THE PROBLEM - Output only the span of lines that begins at the line containing "left ear: (240, 306)" and ends at the last line of the data, both included, exactly as they appear.

DATASET EXCERPTS: Begin

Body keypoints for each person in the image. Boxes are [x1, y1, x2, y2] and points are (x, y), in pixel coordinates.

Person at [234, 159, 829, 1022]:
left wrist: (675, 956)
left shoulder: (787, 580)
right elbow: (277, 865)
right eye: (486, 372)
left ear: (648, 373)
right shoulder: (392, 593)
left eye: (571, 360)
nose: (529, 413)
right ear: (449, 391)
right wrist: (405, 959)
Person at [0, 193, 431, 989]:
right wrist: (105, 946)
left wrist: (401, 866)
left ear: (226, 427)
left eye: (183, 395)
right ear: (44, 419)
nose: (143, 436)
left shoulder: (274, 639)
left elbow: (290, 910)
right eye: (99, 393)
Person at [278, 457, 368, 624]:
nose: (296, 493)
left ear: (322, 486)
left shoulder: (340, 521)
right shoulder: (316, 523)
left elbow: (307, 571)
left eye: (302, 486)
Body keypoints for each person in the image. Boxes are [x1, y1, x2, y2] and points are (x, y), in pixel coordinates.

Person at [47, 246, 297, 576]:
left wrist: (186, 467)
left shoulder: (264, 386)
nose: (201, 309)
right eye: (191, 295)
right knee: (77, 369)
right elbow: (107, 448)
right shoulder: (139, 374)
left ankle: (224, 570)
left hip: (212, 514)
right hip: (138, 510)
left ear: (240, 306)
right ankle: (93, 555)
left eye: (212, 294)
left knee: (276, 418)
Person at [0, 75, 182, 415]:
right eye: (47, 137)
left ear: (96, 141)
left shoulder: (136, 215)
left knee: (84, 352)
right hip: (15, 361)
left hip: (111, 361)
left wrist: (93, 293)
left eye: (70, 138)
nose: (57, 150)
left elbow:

DATASET EXCERPTS: End

EXERCISE RESPONSE -
left ear: (240, 306)
right ankle: (93, 555)
left eye: (212, 294)
left knee: (276, 418)
Person at [0, 75, 182, 415]:
right eye: (47, 137)
left ear: (96, 141)
left shoulder: (136, 215)
left knee: (84, 352)
right hip: (15, 361)
left hip: (111, 361)
left wrist: (93, 293)
left eye: (70, 138)
nose: (57, 150)
left elbow:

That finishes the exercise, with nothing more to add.